The Challenge
There were two underlying issues, one technical and one social. First the technical: we had several users whose mailboxes disappeared. Normally, I am not one to believe in “magic”, but when you can’t find a tombstone, an inactive mailbox, or a soft-deleted mailbox, it sure doesn’t sound like something done via a computer!
The second issue was social. One of my colleagues was working with Microsoft to rectify this situation and he discovered that adding an Azure Active Directory Premium license to the user reconnected the missing mailbox. Now, I have never seen anything like that, and the Microsoft support rep told my colleague that it was because user-writeback doesn’t work if you don’t have an Azure AD Premium license. That is not correct to my understanding - user-writeback has gone through various iterations of being enabled, disabled, and partially in place (for Exchange attributes, no less).
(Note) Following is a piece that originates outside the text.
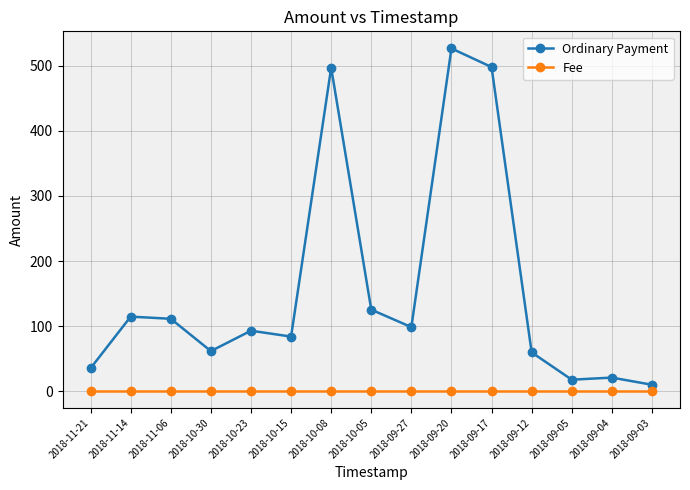

At which category does Ordinary Payment reach its first local valley?

2018-10-30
Never in my recollection has that revolved around a specific (paid!) SKU in Office 365. The Exchange Online licenses should be sufficient to synchronize those attributes (in fact, without that functionality, syncing would not work). I told the support rep that, and he quickly backtracked and then said that we must have had the Exchange license removed for more than 30 days. We knew from Azure AD logs and the user report that the user had been using Exchange Online yesterday, so I told him that was not the case either.
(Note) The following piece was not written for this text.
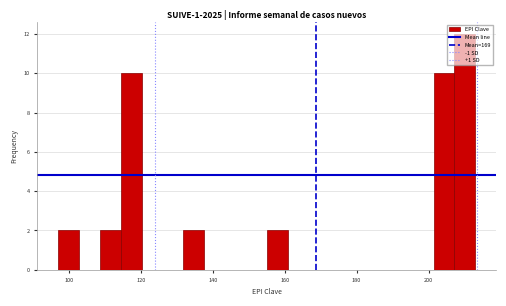

Read against the x-axis, roughly where is the centre of the tallest bar?

210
Nevertheless, he persisted and said one of our admins must have deleted the Exchange mailbox. I am unaware of a way to delete a mailbox in such a way that there is no trace and yet have it be recoverable. If we had deleted the mailbox so thoroughly that searching inactive and soft-deleted mailboxes didn’t find it, we shouldn’t be able to restore anything! In addition, we have auditing turned on, and we are able to see dozens of other actions taken by our admins and automation account. Why can’t we see this? (The last is still unsolved.)
Here is what we learned. We DID remove the Exchange Online license, through a script that was meant to be idempotent if run against an active user. This script sets licenses correctly for a complicated licensing setup that we have at our organization, and running it ten thousand times should result in the same behavior and end state. This user never changed roles in our identity management, so what happened?
The Solution
It turns out that I had made a fatal flaw while writing my script. Consider this one of a thousand examples why I need to become more like a developer! I assumed that the subsystems would be available when I ran my scripts.
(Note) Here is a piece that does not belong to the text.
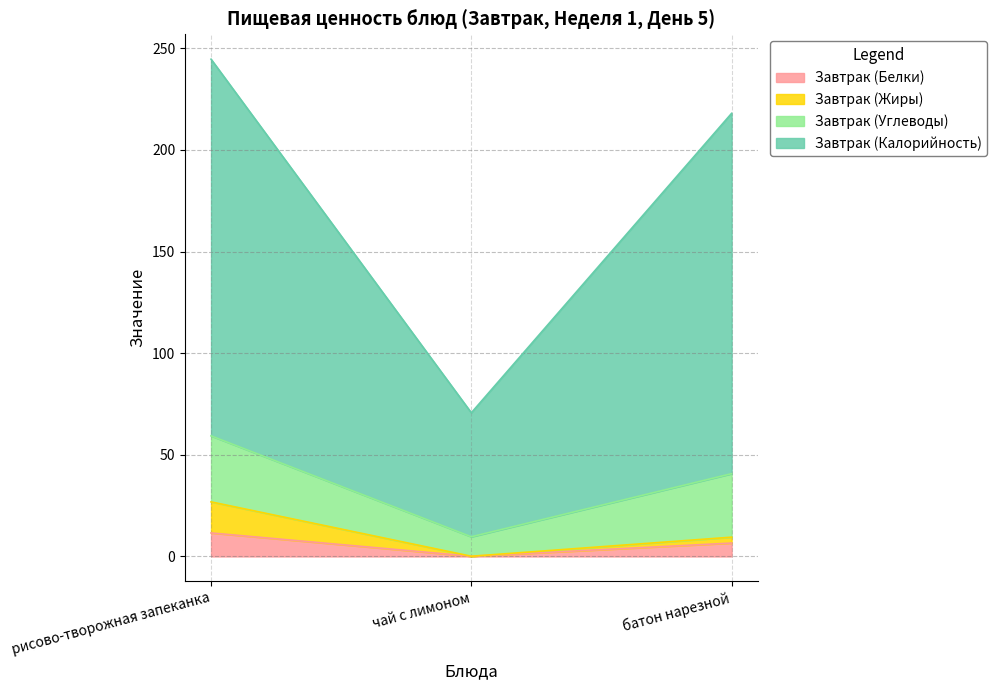

At which label does Завтрак (Белки) reach its minimum?

чай с лимоном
In the code, we look at the AD user on-prem for the distinguished name and base our script off of the OU location. However, I didn’t consider what happens if AD is unreachable. In this case, I looked for a distinguished name containing “CN=Users” (or two other OUs indicative of an active user). However, if you run $dn = get-aduser username -property distinguishedname | select -expand distinguishedname, and the command errors, $dn will be null. That means that any pattern matching for a value will result in a boolean false. If the if statement was false, the else statement removed the licenses to prevent us from spending money on unnecessary licenses.
In order to resolve this, I added a check in an else if statement – (!($dn)). This statement will catch an error connecting to AD (or just a missing user) by writing a warning and exiting the current loop without running any of our licensing. In a future post, I may explain the whole script further.
All in all, despite the technical ramifications, this was a poignant reminder that I’m not always as good as I might assume. It is good to be reminded that, at the end of the day, someone else being wrong doesn’t make you right.